バンコク保有不動産の効果的エグジット方法

なかなか開かない「出口」の扉

我々のような外国人投資家にとっては、言葉や商習慣の違いから、実は保有不動産を売却し市場からエグジットする「出口」のプロセスが最もハンディキャップがあり難しい。実際、投資目的であれ、自己居住目的であれ、これまでバンコクの不動産を購入した人達から相談を受けたが、売れなくて困っている人が結構いるのである。

基本的に、不動産投資の「入口」である物件購入や「運用」面での日本人入居者募集では、バンコクの日系業者が大いに役に立つ。しかし、これが売却となると話が違ってくるのである。

このことについては著書の中でも「投資の出口戦略」としていろいろと書いたが、一般的に日系業者はタイの業者のような横のつながりを持っていない。考えてみればこれも当然のことなのであるが、日系業者の場合、日本語ができるのが最大の強みであり、ごく一部の人を除き、タイ人投資家や実需層、タイ人ブローカー達と強力なコネを持っている人は少ないのだ。

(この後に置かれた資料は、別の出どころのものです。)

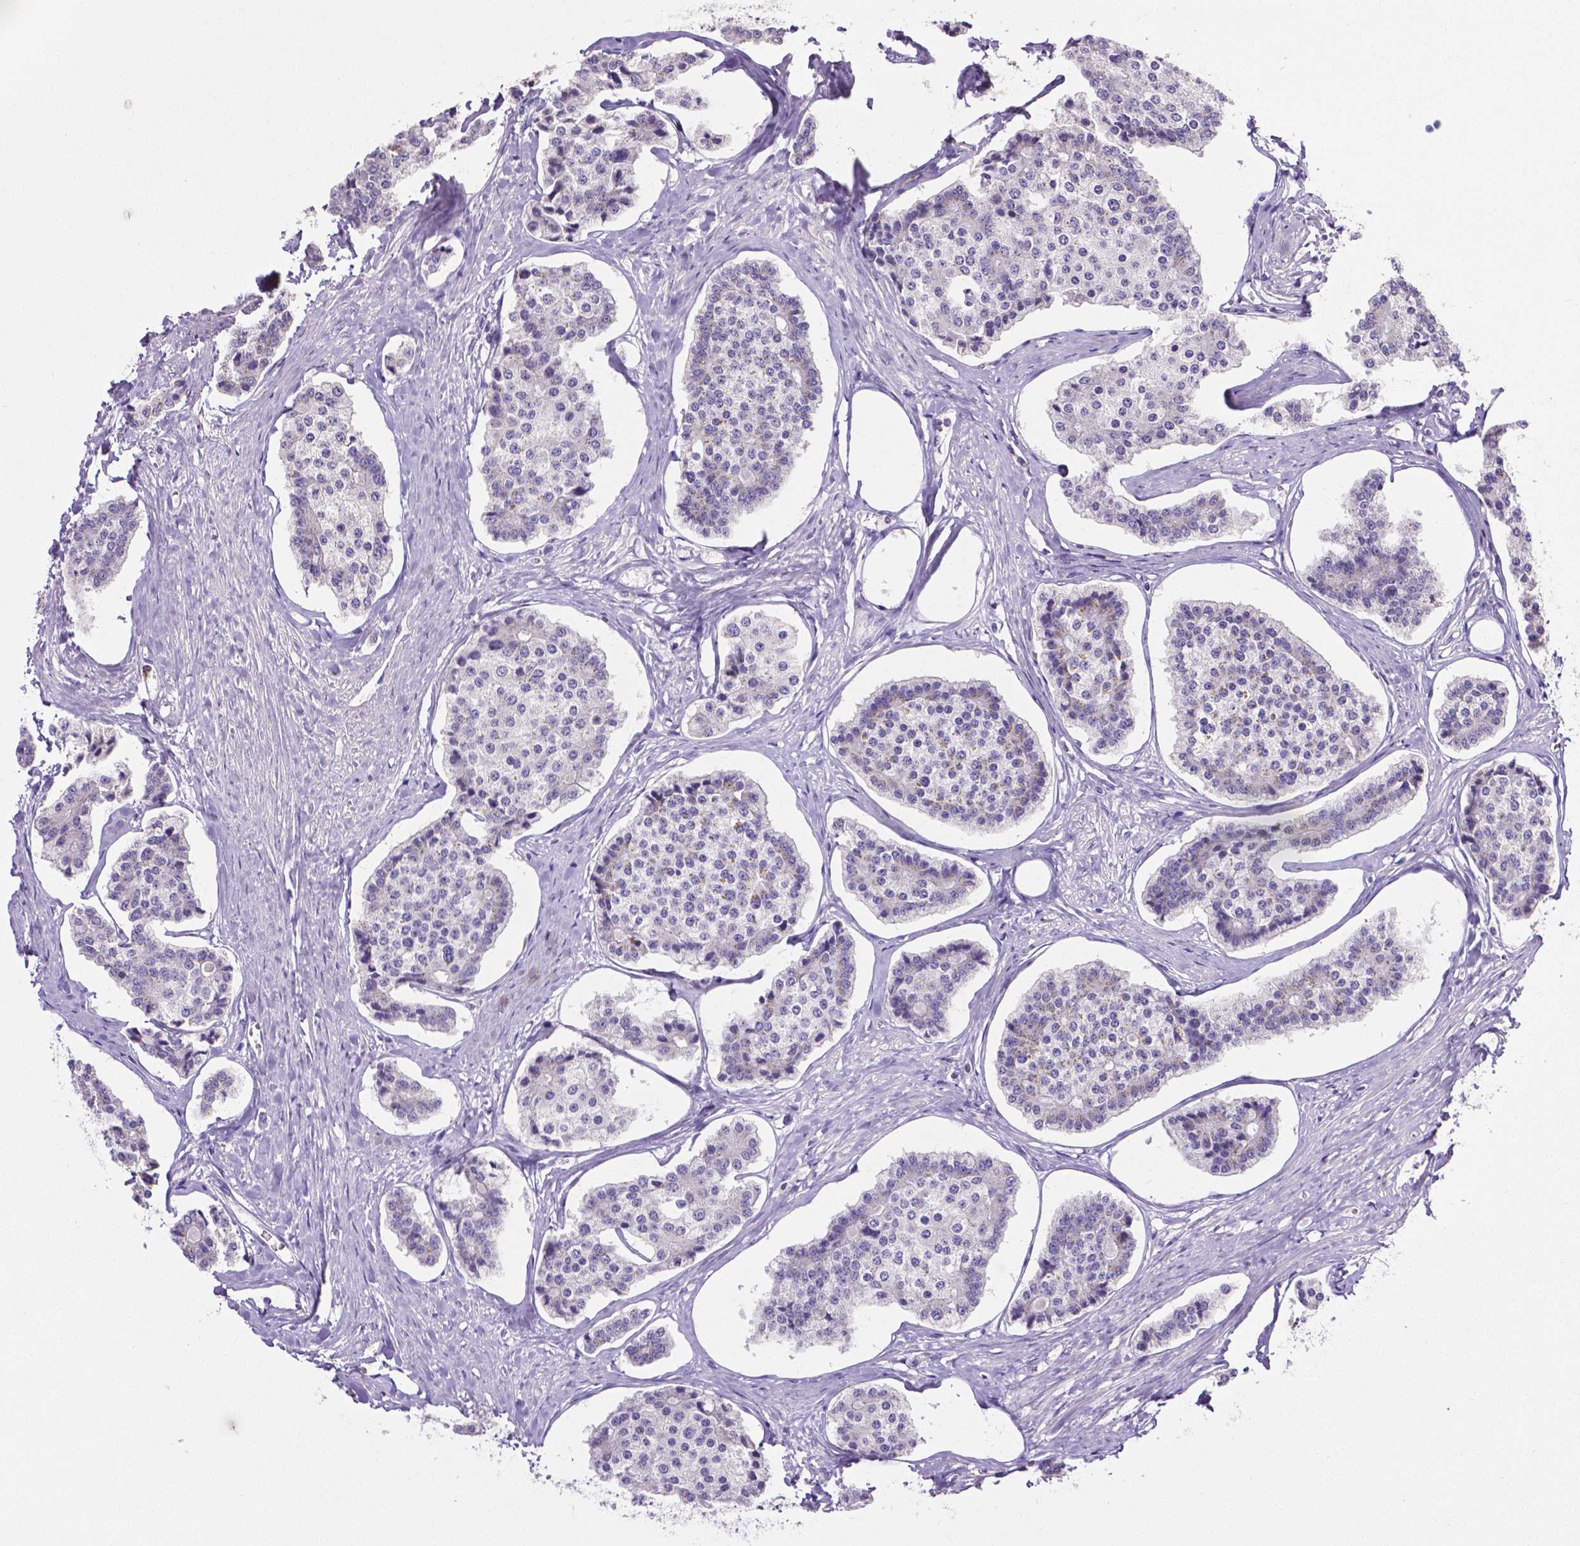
{"staining": {"intensity": "weak", "quantity": "<25%", "location": "cytoplasmic/membranous"}, "tissue": "carcinoid", "cell_type": "Tumor cells", "image_type": "cancer", "snomed": [{"axis": "morphology", "description": "Carcinoid, malignant, NOS"}, {"axis": "topography", "description": "Small intestine"}], "caption": "Immunohistochemistry (IHC) of malignant carcinoid displays no positivity in tumor cells.", "gene": "MMP9", "patient": {"sex": "female", "age": 65}}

そんな状況下、日本人オーナーが日系業者に保有物件を売りたいと持ち込んでも、紹介できる日本人投資家やネットワークにはおのずと限界があり、他にできることといえば、自社のホームページやDDプロパティ等で業者広告を出すぐらいなのである。

日本人投資家がバンコクでコンドミニアムを買うときは、日系業者は日本語で対応できるという強みを生かし投資家をがっちり掴んでいるので、タイの業者もコミッションが折半になっても日系業者に有力物件情報を流してくれる。

しかし、これが売却の話となると、数千、数万ユニットもの売物件が常時市場に出回っている中、日系業者の案件だからといって、余程の人気物件か希少物件でもなければ、コミッションが折半になる業者持ち込み案件にはタイ人業者も特に興味を示さないのである。

有能なタイのブローカーの見つけ方

ちなみに、筆者の経験では、同じタイの業者でも大手デベロッパー系列のエージェントよりも、中小のエージェントに所属し、歩合給制やフリーランスでやっているブローカーたちの方が有能だ。彼らは多くのコネクションを持っているし、投資家とのパイプもあり、さらに掘出し物件情報も持っている。つまり、本当の意味で貪欲なディールメーカー達なのである。

そういう事情がわかっているので、本誌前月号で書いた全面改装したばかりの物件売却に関し、筆者がまず最初に何をやったかというと、不動産売買サイトにオーナーとして物件広告を載せることであった。

具体的には、Face Book上でビジネス展開する有力サイトのCondo Exchange Centerには下の写真のような広告を載せたし、ブローカーによる虚偽物件広告を締め出し、売主と買主間での直接売買を支援し利用者が増えているZ My Home、以前からあるPrakard等だ。

これらのサイトでは、売主が無料で物件情報を載せられ、もしそれを見た買主と取引が成立すれば、コミッションなしで直接売買が成立するのである。

ところで、このタイ語広告の中には1つ重要なことが書いてある。つまり、「この物件を扱ってくれるブローカーも探している」という一文である。実際、この広告を出してすぐに6つのブローカーから扱いたいという問い合わせがあったが、彼らも売主から直接コミッションが取れる物件をこういうサイトで貪欲に探しているのだ。

そして、最終的にこの中の1社が連れてきた買主と売買契約が成立し、本誌前月号で書いたように、比較的短期間でエグジットできたのである。